DIRECTION A =
Tally the lines in the records below that include the string "icon", and reply with the number alone.
>> Begin DOCUMENT SECTION
Shipping code to production should be boring. Not scary, not manual, not error-prone - just boring. After breaking production one too many times with manual deployments, I built a CI/CD pipeline that deploys safely and automatically.
This is the complete guide to building a production-ready pipeline that I wish I had when starting out.
The Goal: What We're Building
Our pipeline will:
- ✅ Run automated tests on every pull request
- ✅ Build and push Docker images
- ✅ Deploy to staging environment automatically
- ✅ Deploy to production with manual approval
- ✅ Perform health checks and rollback if needed
- ✅ Send notifications to Slack
- ✅ Complete in under 10 minutes
Architecture Overview
GitHub Push → GitHub Actions → Docker Build → Container Registry
↓
Run Tests (Jest, E2E)
↓
Deploy to Staging
↓
Manual Approval
↓
Deploy to Production (Rolling update)
↓
Health Checks → Rollback if failed
Project Structure
.
├── .github/
│ └── workflows/
│ ├── ci.yml # Pull request checks
│ ├── deploy-staging.yml # Auto-deploy to staging
│ └── deploy-prod.yml # Manual production deploy
├── Dockerfile
├── docker-compose.yml
├── k8s/
│ ├── deployment.yml
│ ├── service.yml
│ └── ingress.yml
└── scripts/
├── health-check.sh
└── rollback.sh
Step 1: Dockerizing the Application
Multi-stage Dockerfile for Optimal Size
# Build stage
FROM node:20-alpine AS builder
WORKDIR /app
# Copy package files
COPY package*.json ./
COPY pnpm-lock.yaml ./
# Install dependencies
RUN npm install -g pnpm && pnpm install --frozen-lockfile
# Copy source code
COPY . .
>> End DOCUMENT SECTION
>> Begin RECORDS FOR THIS EXERCISE
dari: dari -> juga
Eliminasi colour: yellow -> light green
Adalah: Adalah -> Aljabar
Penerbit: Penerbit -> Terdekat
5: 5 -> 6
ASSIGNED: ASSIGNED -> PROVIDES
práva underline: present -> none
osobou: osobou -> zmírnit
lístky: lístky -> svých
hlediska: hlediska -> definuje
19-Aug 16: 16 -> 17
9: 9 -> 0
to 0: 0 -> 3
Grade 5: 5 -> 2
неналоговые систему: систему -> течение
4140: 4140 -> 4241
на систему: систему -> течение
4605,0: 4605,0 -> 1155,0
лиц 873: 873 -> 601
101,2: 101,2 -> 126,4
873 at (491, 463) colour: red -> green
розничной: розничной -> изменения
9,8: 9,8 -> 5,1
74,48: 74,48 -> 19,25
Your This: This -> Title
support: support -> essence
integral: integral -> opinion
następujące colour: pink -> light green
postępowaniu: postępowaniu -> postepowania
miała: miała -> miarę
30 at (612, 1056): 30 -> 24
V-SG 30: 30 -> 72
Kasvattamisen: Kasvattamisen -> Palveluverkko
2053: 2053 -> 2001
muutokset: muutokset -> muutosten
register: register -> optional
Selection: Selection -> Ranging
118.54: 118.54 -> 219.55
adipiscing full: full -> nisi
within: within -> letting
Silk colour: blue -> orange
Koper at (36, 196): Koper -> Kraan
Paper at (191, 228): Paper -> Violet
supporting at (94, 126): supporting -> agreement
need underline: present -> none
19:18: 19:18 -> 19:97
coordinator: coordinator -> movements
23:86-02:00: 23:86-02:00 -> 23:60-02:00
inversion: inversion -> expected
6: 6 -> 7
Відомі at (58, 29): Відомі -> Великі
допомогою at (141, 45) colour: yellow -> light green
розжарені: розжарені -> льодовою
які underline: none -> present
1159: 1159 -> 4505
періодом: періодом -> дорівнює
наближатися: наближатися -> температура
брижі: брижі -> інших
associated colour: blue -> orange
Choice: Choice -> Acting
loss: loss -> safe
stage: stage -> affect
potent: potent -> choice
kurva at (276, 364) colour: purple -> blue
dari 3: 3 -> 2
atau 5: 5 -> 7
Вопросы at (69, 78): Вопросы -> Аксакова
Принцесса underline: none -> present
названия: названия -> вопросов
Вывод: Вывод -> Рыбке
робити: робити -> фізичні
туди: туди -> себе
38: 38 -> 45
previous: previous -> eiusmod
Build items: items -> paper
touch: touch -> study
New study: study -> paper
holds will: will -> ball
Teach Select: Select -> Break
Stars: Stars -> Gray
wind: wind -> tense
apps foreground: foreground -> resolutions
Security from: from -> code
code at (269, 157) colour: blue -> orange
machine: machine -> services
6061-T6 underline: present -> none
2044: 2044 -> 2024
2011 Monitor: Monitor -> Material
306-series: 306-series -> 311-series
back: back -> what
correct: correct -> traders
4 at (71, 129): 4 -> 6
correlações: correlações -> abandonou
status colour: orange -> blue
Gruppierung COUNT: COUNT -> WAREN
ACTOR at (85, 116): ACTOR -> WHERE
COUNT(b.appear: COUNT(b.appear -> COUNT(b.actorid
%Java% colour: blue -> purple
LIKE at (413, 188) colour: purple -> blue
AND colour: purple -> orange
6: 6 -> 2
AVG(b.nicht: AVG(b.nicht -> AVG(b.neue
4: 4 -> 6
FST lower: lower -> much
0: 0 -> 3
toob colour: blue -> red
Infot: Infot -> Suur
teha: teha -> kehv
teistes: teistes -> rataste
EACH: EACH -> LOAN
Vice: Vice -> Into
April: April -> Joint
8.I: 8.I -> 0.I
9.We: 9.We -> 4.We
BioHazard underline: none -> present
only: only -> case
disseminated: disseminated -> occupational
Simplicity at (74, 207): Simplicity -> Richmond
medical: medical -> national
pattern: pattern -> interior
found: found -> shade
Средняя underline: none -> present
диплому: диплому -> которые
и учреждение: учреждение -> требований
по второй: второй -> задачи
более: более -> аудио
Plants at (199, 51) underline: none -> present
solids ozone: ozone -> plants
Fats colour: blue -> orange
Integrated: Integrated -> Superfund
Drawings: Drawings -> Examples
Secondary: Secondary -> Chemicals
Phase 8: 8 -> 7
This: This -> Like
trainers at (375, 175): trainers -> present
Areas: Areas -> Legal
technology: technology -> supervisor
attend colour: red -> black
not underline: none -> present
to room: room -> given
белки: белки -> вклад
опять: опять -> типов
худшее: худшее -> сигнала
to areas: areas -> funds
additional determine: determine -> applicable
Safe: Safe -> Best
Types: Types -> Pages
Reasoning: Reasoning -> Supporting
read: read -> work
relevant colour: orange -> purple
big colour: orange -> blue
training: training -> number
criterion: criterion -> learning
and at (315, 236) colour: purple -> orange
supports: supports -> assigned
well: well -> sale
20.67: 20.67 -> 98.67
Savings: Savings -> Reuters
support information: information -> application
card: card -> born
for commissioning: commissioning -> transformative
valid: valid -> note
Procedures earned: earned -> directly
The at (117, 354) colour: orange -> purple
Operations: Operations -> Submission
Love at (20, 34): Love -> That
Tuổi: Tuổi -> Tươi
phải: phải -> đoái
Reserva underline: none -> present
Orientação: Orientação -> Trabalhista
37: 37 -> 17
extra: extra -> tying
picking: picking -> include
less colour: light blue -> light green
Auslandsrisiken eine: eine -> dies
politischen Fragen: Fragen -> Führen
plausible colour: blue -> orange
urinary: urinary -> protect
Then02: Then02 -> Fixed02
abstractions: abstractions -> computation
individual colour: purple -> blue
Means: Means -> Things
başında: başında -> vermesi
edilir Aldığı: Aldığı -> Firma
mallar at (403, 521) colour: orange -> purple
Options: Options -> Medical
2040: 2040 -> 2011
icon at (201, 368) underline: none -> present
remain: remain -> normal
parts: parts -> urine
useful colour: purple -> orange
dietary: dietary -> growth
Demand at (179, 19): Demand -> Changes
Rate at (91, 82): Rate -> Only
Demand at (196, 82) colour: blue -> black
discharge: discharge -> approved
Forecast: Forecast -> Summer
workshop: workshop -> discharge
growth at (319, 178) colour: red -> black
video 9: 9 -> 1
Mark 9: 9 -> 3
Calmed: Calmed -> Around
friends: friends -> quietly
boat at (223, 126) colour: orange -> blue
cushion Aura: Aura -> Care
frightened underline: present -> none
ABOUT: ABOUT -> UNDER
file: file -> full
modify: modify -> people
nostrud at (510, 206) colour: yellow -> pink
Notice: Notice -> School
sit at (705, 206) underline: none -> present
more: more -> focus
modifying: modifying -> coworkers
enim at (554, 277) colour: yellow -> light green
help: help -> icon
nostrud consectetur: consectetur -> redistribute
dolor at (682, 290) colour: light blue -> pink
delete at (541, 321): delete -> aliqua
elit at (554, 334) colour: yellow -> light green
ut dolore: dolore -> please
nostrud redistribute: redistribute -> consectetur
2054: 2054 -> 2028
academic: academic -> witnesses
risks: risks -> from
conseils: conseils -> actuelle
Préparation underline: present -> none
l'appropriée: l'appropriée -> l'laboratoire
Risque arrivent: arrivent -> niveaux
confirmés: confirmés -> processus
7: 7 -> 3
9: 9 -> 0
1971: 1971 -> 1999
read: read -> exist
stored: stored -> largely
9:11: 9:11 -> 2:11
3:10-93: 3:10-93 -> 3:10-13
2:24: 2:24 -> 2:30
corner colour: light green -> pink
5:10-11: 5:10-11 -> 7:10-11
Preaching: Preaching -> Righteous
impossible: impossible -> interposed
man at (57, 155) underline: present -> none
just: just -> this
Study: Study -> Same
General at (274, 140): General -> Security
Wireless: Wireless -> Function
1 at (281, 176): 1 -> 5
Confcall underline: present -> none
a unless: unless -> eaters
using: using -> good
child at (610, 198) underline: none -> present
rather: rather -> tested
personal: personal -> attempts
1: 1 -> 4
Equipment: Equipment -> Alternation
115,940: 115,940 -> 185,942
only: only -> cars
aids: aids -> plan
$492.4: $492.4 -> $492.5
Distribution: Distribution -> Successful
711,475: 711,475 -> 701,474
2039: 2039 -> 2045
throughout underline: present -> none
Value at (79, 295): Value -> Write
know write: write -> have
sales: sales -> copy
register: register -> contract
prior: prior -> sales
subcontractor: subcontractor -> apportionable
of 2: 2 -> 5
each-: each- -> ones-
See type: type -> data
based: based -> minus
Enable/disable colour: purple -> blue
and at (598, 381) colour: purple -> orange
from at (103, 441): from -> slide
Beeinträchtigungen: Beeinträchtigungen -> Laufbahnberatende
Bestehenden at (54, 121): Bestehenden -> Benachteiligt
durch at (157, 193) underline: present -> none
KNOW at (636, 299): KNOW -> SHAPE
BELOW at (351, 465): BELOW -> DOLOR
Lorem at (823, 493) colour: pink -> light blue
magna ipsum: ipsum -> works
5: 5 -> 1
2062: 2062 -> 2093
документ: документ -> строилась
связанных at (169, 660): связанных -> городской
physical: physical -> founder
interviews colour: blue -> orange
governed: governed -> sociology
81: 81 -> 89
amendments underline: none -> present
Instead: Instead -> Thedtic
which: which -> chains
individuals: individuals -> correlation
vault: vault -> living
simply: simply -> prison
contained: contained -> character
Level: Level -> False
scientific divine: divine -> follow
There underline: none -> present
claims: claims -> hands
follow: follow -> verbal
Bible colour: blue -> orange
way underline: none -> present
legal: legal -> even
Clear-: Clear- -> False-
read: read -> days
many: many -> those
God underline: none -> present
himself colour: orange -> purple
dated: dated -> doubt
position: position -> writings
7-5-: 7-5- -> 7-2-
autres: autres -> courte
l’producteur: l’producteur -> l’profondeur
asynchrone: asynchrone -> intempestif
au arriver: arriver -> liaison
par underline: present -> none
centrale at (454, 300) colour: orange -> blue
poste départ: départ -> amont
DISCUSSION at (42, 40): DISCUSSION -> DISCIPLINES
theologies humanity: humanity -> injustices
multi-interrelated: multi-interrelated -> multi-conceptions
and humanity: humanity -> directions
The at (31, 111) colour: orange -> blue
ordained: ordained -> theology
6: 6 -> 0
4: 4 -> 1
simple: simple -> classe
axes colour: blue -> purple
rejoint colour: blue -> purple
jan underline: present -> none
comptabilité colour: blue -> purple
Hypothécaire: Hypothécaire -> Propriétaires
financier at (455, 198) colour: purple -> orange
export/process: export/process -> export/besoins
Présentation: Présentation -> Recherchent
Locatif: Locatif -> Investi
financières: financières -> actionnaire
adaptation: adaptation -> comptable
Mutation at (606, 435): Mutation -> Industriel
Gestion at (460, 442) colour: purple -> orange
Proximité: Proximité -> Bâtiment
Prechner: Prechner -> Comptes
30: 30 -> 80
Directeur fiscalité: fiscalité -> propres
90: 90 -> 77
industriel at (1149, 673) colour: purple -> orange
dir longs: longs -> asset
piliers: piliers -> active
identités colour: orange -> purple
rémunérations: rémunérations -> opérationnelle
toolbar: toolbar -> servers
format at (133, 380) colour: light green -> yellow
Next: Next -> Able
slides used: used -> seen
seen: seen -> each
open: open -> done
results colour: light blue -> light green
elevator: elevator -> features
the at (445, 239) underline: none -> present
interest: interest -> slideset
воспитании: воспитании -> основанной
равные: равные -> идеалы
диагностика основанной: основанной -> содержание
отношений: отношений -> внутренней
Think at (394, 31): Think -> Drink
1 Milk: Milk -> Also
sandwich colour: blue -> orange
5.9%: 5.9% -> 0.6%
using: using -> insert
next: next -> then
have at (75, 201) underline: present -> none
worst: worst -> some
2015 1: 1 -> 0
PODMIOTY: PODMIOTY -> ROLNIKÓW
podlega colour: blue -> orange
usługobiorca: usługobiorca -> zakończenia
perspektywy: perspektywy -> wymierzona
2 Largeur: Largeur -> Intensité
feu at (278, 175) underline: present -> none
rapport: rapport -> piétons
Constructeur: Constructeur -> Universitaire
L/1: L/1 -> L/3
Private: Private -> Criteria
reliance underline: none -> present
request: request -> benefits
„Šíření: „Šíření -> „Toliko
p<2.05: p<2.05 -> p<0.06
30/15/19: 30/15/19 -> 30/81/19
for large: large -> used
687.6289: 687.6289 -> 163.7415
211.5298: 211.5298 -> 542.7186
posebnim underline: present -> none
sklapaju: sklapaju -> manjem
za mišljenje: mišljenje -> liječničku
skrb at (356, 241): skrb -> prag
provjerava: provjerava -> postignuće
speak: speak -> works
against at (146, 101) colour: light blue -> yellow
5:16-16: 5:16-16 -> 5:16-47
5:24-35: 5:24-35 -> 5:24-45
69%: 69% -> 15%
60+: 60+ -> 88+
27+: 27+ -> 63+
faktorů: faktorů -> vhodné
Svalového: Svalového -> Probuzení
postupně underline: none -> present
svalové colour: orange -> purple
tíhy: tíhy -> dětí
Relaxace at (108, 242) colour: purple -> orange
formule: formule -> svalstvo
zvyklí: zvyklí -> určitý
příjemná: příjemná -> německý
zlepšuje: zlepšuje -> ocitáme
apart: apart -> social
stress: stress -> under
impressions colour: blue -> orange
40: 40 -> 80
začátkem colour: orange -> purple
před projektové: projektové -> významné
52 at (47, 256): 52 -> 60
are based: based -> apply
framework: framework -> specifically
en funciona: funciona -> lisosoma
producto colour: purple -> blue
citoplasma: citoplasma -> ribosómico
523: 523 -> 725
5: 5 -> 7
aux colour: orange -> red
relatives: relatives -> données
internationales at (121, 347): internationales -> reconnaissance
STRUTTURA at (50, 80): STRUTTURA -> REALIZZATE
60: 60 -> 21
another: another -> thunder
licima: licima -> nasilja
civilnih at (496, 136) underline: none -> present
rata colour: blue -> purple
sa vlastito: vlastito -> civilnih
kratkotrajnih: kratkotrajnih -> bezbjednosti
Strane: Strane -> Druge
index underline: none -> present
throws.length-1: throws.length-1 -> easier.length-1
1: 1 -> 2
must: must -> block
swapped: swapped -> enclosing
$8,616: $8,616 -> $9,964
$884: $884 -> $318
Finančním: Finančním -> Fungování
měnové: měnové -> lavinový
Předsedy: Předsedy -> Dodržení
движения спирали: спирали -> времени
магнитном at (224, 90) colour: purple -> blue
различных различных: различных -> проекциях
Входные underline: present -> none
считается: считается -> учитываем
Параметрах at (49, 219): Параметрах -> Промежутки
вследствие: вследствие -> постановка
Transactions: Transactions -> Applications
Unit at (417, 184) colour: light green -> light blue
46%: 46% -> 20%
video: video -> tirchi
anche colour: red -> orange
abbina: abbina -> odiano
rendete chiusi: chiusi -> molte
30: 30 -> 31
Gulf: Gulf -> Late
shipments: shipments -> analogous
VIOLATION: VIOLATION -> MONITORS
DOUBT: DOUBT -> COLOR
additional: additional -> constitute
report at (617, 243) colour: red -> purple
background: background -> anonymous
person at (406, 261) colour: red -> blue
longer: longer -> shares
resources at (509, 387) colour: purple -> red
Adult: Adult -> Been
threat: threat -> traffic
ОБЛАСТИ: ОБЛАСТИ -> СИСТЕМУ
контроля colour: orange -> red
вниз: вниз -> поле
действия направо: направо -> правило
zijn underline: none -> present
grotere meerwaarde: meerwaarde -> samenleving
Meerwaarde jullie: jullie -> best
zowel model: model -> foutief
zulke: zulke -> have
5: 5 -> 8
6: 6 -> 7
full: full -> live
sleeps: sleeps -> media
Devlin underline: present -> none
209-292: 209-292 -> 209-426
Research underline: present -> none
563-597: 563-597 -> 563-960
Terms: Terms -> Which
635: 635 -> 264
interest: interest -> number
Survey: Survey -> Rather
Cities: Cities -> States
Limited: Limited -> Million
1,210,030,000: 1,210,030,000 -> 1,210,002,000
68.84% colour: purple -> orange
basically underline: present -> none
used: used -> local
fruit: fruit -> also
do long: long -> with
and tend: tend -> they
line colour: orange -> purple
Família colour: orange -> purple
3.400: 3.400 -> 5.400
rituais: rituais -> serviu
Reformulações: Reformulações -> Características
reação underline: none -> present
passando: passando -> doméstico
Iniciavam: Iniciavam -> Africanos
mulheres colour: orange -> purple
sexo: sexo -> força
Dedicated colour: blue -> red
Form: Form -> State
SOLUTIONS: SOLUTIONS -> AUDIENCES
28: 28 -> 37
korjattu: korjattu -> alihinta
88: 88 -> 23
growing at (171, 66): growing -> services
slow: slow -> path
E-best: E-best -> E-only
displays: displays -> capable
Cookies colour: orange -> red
>> End RECORDS FOR THIS EXERCISE
DIRECTION B =
Continue the CI/CD pipeline guide above, starting right after its final line.

FINAL RESULT A =
2

FINAL RESULT B =
# Build application
RUN pnpm run build
# Production stage
FROM node:20-alpine AS runner
WORKDIR /app
# Set environment to production
ENV NODE_ENV=production
# Create non-root user for security
RUN addgroup --system --gid 1001 nodejs && \
adduser --system --uid 1001 nextjs
# Copy built application
COPY --from=builder --chown=nextjs:nodejs /app/.next/standalone ./
COPY --from=builder --chown=nextjs:nodejs /app/.next/static ./.next/static
COPY --from=builder --chown=nextjs:nodejs /app/public ./public
USER nextjs
EXPOSE 3000
ENV PORT=3000
ENV HOSTNAME="0.0.0.0"
CMD ["node", "server.js"]
Key optimizations:
- Multi-stage build reduces image from 1.2GB → 180MB
- Non-root user improves security
- Frozen lockfile ensures reproducible builds
- Standalone output for Next.js minimizes dependencies
Docker Compose for Local Testing
version: '3.8'
services:
app:
build:
context: .
dockerfile: Dockerfile
ports:
- "3000:3000"
environment:
- DATABASE_URL=postgresql://user:pass@db:5432/myapp
- REDIS_URL=redis://redis:6379
depends_on:
db:
condition: service_healthy
redis:
condition: service_started
db:
image: postgres:16-alpine
environment:
POSTGRES_USER: user
POSTGRES_PASSWORD: pass
POSTGRES_DB: myapp
volumes:
- postgres-data:/var/lib/postgresql/data
healthcheck:
test: ["CMD-SHELL", "pg_isready -U user"]
interval: 10s
timeout: 5s
retries: 5
redis:
image: redis:7-alpine
volumes:
- redis-data:/data
volumes:
postgres-data:
redis-data:
Step 2: CI Pipeline for Pull Requests
.github/workflows/ci.yml
name: CI
on:
pull_request:
branches: [main, develop]
push:
branches: [main, develop]
env:
NODE_VERSION: '20'
jobs:
test:
name: Test & Lint
runs-on: ubuntu-latest
services:
postgres:
image: postgres:16-alpine
env:
POSTGRES_USER: test_user
POSTGRES_PASSWORD: test_pass
POSTGRES_DB: test_db
options: >-
--health-cmd pg_isready
--health-interval 10s
--health-timeout 5s
--health-retries 5
ports:
- 5432:5432
redis:
image: redis:7-alpine
options: >-
--health-cmd "redis-cli ping"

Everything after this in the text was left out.